» **Exercise objective**: Reproduce each line of the listing below verbatim, in the order given.
- Opening Delimiter -
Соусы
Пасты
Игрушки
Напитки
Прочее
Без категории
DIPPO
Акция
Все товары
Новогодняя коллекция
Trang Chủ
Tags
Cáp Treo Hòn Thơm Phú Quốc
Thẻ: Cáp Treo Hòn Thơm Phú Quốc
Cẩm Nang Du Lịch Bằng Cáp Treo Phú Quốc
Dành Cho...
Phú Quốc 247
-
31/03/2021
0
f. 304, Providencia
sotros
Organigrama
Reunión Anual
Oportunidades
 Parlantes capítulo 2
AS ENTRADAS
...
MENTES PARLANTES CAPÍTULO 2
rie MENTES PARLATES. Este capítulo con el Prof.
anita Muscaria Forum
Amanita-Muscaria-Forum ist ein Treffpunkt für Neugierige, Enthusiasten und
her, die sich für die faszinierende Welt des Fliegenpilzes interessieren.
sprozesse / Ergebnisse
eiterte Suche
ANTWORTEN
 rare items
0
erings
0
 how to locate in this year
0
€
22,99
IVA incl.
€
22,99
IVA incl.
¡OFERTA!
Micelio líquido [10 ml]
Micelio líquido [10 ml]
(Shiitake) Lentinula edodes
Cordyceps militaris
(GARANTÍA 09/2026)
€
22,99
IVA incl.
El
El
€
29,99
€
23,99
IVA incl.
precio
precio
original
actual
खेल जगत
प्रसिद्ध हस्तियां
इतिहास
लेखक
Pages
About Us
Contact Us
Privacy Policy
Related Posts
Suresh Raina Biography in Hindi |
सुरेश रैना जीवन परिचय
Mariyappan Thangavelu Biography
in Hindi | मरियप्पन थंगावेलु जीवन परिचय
- Closing Delimiter -
» **Task response**:
Соусы
Пасты
Игрушки
Напитки
Прочее
Без категории
DIPPO
Акция
Все товары
Новогодняя коллекция
Trang Chủ
Tags
Cáp Treo Hòn Thơm Phú Quốc
Thẻ: Cáp Treo Hòn Thơm Phú Quốc
Cẩm Nang Du Lịch Bằng Cáp Treo Phú Quốc
Dành Cho...
Phú Quốc 247
-
31/03/2021
0
f. 304, Providencia
sotros
Organigrama
Reunión Anual
Oportunidades
 Parlantes capítulo 2
AS ENTRADAS
...
MENTES PARLANTES CAPÍTULO 2
rie MENTES PARLATES. Este capítulo con el Prof.
anita Muscaria Forum
Amanita-Muscaria-Forum ist ein Treffpunkt für Neugierige, Enthusiasten und
her, die sich für die faszinierende Welt des Fliegenpilzes interessieren.
sprozesse / Ergebnisse
eiterte Suche
ANTWORTEN
 rare items
0
erings
0
 how to locate in this year
0
€
22,99
IVA incl.
€
22,99
IVA incl.
¡OFERTA!
Micelio líquido [10 ml]
Micelio líquido [10 ml]
(Shiitake) Lentinula edodes
Cordyceps militaris
(GARANTÍA 09/2026)
€
22,99
IVA incl.
El
El
€
29,99
€
23,99
IVA incl.
precio
precio
original
actual
खेल जगत
प्रसिद्ध हस्तियां
इतिहास
लेखक
Pages
About Us
Contact Us
Privacy Policy
Related Posts
Suresh Raina Biography in Hindi |
सुरेश रैना जीवन परिचय
Mariyappan Thangavelu Biography
in Hindi | मरियप्पन थंगावेलु जीवन परिचय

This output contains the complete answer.